Dataset entries
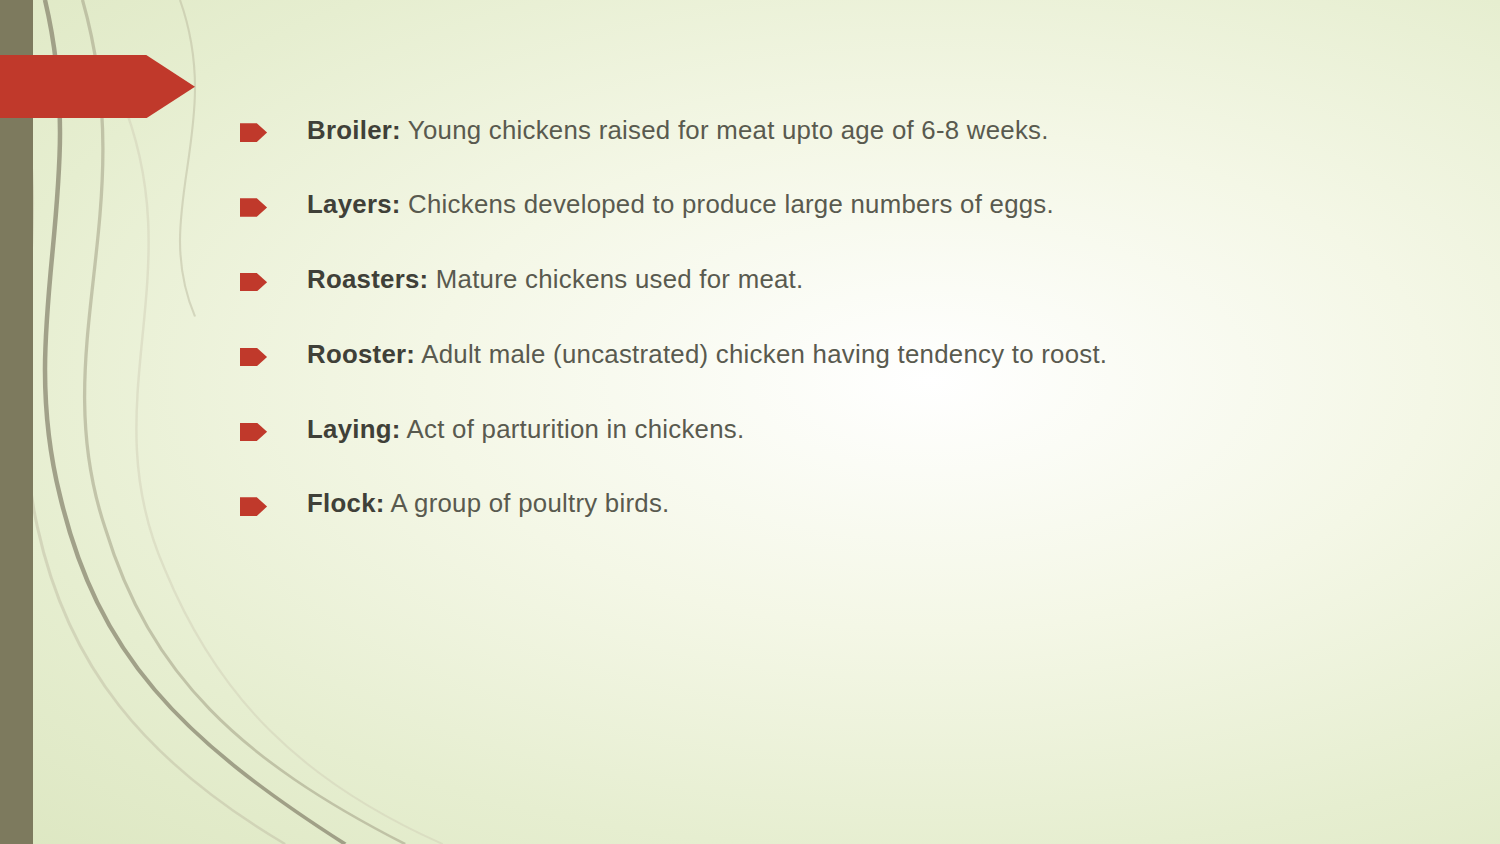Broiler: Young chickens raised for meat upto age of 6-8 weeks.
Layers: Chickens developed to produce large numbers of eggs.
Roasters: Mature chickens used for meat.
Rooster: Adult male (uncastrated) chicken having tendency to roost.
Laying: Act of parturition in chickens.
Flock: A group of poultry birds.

**Directions**
Omit every picture while printing the data word for word.

**Task answer**
Broiler: Young chickens raised for meat upto age of 6-8 weeks.
Layers: Chickens developed to produce large numbers of eggs.
Roasters: Mature chickens used for meat.
Rooster: Adult male (uncastrated) chicken having tendency to roost.
Laying: Act of parturition in chickens.
Flock: A group of poultry birds.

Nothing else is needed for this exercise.